Count how many lines in the data hold "трійки". Only the number.

(Data entries)
● ● ● ●

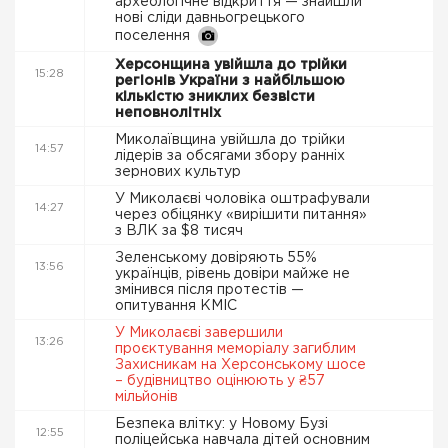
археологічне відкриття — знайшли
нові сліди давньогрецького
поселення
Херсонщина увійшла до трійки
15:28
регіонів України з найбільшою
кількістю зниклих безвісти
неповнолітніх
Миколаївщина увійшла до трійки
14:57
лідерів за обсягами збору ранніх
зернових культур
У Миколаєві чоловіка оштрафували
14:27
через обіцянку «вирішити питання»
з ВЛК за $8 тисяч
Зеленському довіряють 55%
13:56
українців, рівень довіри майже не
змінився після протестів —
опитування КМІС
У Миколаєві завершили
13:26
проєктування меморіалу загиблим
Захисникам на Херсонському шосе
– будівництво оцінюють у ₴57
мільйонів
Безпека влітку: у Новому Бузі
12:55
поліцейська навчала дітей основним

● ● ● ●

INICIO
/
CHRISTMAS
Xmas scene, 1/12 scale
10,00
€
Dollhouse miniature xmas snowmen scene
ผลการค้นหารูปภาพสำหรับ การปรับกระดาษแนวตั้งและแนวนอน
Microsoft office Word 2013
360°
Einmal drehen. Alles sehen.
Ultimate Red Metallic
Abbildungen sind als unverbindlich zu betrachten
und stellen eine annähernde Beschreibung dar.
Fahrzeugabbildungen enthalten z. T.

● ● ● ●

__Answer below__
2